Stored data
=== Begin Enclosure ===
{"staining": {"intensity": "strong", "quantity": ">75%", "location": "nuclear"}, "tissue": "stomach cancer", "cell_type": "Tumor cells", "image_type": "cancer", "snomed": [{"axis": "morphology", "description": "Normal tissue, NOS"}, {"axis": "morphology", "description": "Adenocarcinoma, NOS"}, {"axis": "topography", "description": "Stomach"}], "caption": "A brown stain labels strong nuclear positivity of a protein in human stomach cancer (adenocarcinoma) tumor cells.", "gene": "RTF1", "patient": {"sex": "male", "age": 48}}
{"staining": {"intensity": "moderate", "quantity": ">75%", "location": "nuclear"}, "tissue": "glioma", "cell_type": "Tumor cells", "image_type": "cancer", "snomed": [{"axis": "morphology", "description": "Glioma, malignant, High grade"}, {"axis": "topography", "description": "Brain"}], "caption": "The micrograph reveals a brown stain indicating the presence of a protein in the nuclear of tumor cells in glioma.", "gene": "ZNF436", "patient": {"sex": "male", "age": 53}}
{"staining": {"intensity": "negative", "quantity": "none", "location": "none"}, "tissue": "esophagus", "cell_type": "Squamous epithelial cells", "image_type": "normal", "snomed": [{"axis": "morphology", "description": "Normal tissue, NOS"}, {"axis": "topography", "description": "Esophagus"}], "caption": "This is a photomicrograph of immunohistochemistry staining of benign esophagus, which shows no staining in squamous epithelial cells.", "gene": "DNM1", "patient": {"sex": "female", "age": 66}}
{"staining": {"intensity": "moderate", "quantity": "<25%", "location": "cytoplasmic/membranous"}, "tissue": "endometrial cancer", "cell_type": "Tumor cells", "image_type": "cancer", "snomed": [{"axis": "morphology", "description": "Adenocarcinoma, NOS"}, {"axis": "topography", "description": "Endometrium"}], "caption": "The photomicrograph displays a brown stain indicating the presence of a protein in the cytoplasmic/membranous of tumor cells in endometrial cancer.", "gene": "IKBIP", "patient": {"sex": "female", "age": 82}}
=== End Enclosure ===
Task to carry out
Write out the entire listing exactly.

Solution for this problem
{"staining": {"intensity": "strong", "quantity": ">75%", "location": "nuclear"}, "tissue": "stomach cancer", "cell_type": "Tumor cells", "image_type": "cancer", "snomed": [{"axis": "morphology", "description": "Normal tissue, NOS"}, {"axis": "morphology", "description": "Adenocarcinoma, NOS"}, {"axis": "topography", "description": "Stomach"}], "caption": "A brown stain labels strong nuclear positivity of a protein in human stomach cancer (adenocarcinoma) tumor cells.", "gene": "RTF1", "patient": {"sex": "male", "age": 48}}
{"staining": {"intensity": "moderate", "quantity": ">75%", "location": "nuclear"}, "tissue": "glioma", "cell_type": "Tumor cells", "image_type": "cancer", "snomed": [{"axis": "morphology", "description": "Glioma, malignant, High grade"}, {"axis": "topography", "description": "Brain"}], "caption": "The micrograph reveals a brown stain indicating the presence of a protein in the nuclear of tumor cells in glioma.", "gene": "ZNF436", "patient": {"sex": "male", "age": 53}}
{"staining": {"intensity": "negative", "quantity": "none", "location": "none"}, "tissue": "esophagus", "cell_type": "Squamous epithelial cells", "image_type": "normal", "snomed": [{"axis": "morphology", "description": "Normal tissue, NOS"}, {"axis": "topography", "description": "Esophagus"}], "caption": "This is a photomicrograph of immunohistochemistry staining of benign esophagus, which shows no staining in squamous epithelial cells.", "gene": "DNM1", "patient": {"sex": "female", "age": 66}}
{"staining": {"intensity": "moderate", "quantity": "<25%", "location": "cytoplasmic/membranous"}, "tissue": "endometrial cancer", "cell_type": "Tumor cells", "image_type": "cancer", "snomed": [{"axis": "morphology", "description": "Adenocarcinoma, NOS"}, {"axis": "topography", "description": "Endometrium"}], "caption": "The photomicrograph displays a brown stain indicating the presence of a protein in the cytoplasmic/membranous of tumor cells in endometrial cancer.", "gene": "IKBIP", "patient": {"sex": "female", "age": 82}}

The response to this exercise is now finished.